MAVİ BİLYE İLE YÜZLEŞME
Bugün tatil günüm. Hem biraz dolaşacağım, hem de alışveriş yapacağım. Akşamdan beri yağmur yağdığından dolayı bir alışveriş merkezine geldim. Biraz gezip, istediklerimi aldıktan sonra da bir yerde oturup bir kahve içerim dedim. Yürürken birden ayağım bir şeye takıldı ve sendeledim. Bir de baktım ki bir bilyeye basmışım. Hayatımda ilk defa görüyormuşum gibi uzun uzun baktım bilyeye. Maviydi ve dahası, bana çok tanıdık gelen bir bilyeydi. Yerden aldım ve bir kafeye girip oturdum. Bilyeyi elimde çevirirken düşüncelere daldım. Tıpkı o bilye gibi, içi kar küresine benziyordu. Aklıma küçüklüğümden kalan ve beni çok yaralayan o anım geldi.

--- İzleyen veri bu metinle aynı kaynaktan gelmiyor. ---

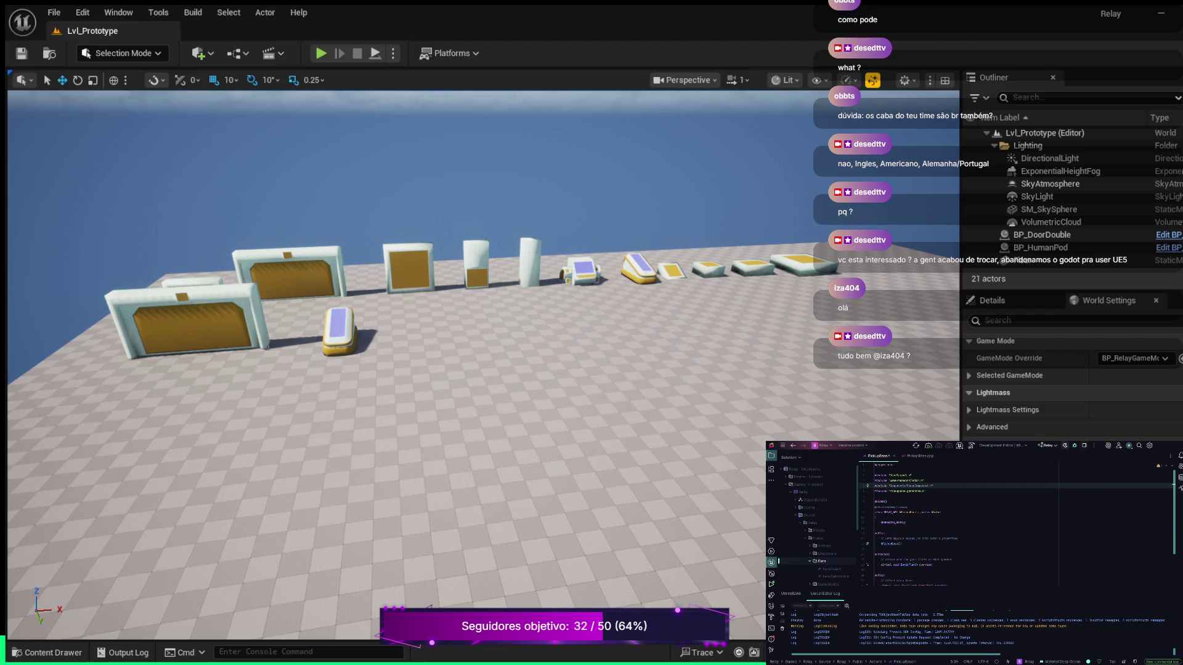
key(Return)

Boğaç diye sevdiğim bir arkadaşım vardı. Sadece arkadaş değil; kan kardeşi bile olmuştuk. Bir gün oyun oynarken biraz parmağım kesildi. Boğaç o sıralar, kan kardeşliği ile ilgili okuduğu bir kitaptan çok etkilenmişti. Ben de okumuştum ama onun kadar etkilenmemiştim açıkçası. Aniden “Kan kardeşi olalım mı?” diye sordu. Şaşırmıştım bir an.
Parmağımı kesen cam parçasını aldı ve hafifçe parmağına sürttü. Akan kanı benimkiyle karıştırdı ve yüzünde gururlu bir ifadeyle “İşte artık kan kardeşi olduk,” dedi. Onun için ‘kardeş gibi olmak’ çok önemli bir şeydi. Kardeşi olmadığı için herhalde diye düşündüm. Benim kardeşim vardı çünkü. O özel ayrıntıyı bir türlü algılayamamıştım. O günden sonra bana davranışı daha bir farklı oldu. Bende ise herhangi bir değişiklik yoktu. Boğaç’ı severdim, iyi anlaşırdık, oyun oynardık, çok eğlenirdik, o kadar…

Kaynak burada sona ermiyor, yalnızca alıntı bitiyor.